- **WHAT YOU WILL DO**: Every line with the word "Where" in it should be extracted from the data that follows.

Extracted records:
────

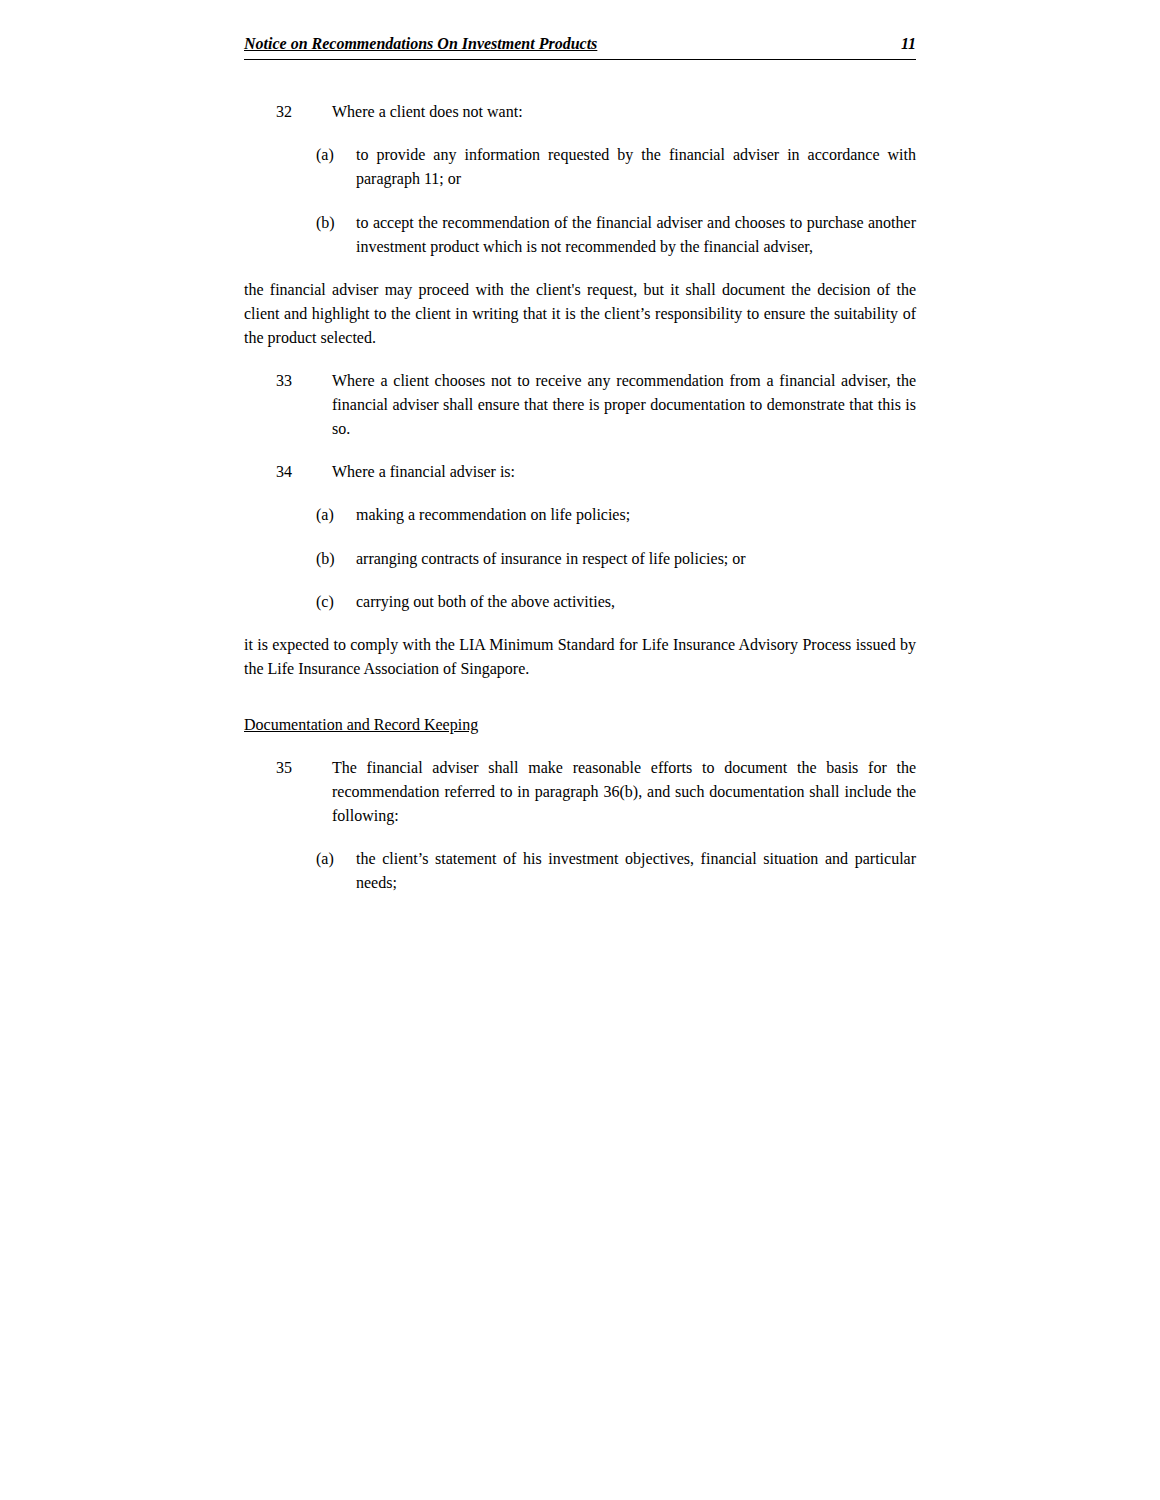Notice on Recommendations On Investment Products 11
32 Where a client does not want:
to provide any information requested by the financial adviser in accordance with paragraph 11; or
to accept the recommendation of the financial adviser and chooses to purchase another investment product which is not recommended by the financial adviser,
the financial adviser may proceed with the client's request, but it shall document the decision of the client and highlight to the client in writing that it is the client’s responsibility to ensure the suitability of the product selected.
33 Where a client chooses not to receive any recommendation from a financial adviser, the financial adviser shall ensure that there is proper documentation to demonstrate that this is so.
34 Where a financial adviser is:
making a recommendation on life policies;
arranging contracts of insurance in respect of life policies; or
carrying out both of the above activities,
it is expected to comply with the LIA Minimum Standard for Life Insurance Advisory Process issued by the Life Insurance Association of Singapore.
Documentation and Record Keeping
35 The financial adviser shall make reasonable efforts to document the basis for the recommendation referred to in paragraph 36(b), and such documentation shall include the following:
the client’s statement of his investment objectives, financial situation and particular needs;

────

- **SOLVED EXERCISE**:
32 Where a client does not want:
33 Where a client chooses not to receive any recommendation from a financial adviser, the financial adviser shall ensure that there is proper documentation to demonstrate that this is so.
34 Where a financial adviser is:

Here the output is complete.